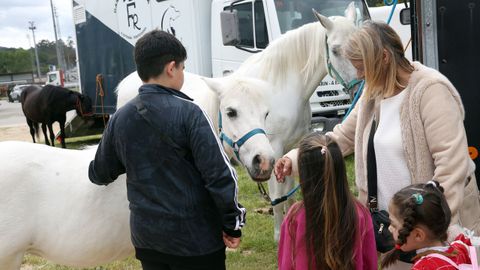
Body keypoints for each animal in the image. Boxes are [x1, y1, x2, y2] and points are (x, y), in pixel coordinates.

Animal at [116, 6, 358, 239]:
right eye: (335, 50)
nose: (358, 87)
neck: (279, 89)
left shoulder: (291, 147)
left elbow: (289, 195)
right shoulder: (274, 149)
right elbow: (277, 198)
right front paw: (279, 237)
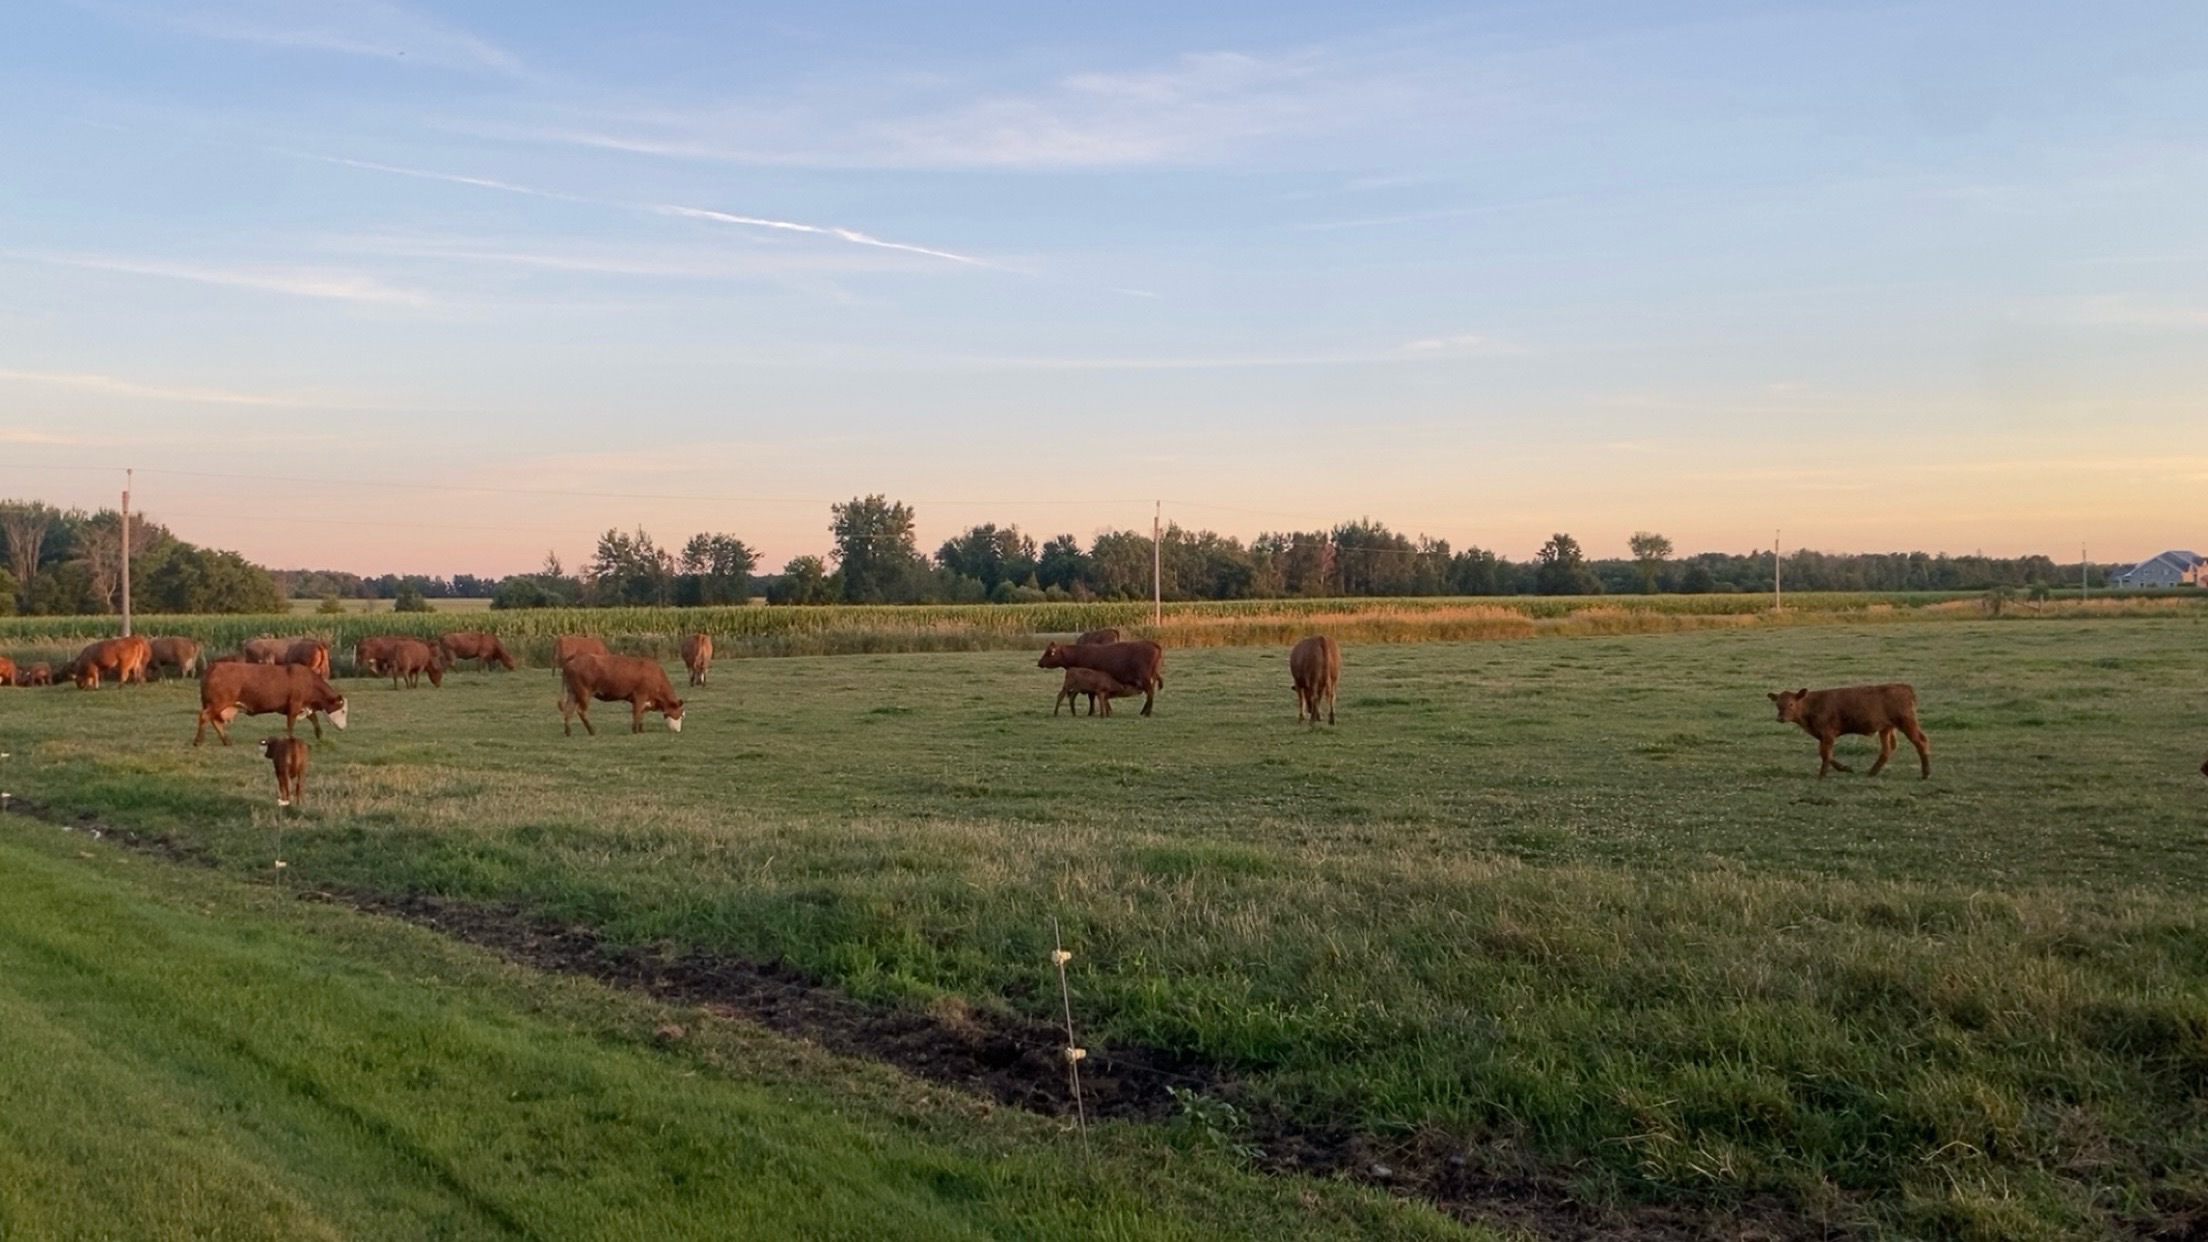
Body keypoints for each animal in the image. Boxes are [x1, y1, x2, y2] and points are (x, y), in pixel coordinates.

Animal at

____

* _Aim of the task_:
"neck: (279, 89)" marks the first line to be returned; return exactly that line and every line after it through the last line of the listing, omitting pictures.

* _Reply to the exercise_:
neck: (279, 89)
left shoulder: (291, 147)
left elbow: (289, 195)
right shoulder: (274, 149)
right elbow: (277, 198)
right front paw: (279, 237)
Body keypoints for each animal in the image. Boxes are [x1, y1, x2, y2] and points are (x, y), in pixel coordinates.

Animal at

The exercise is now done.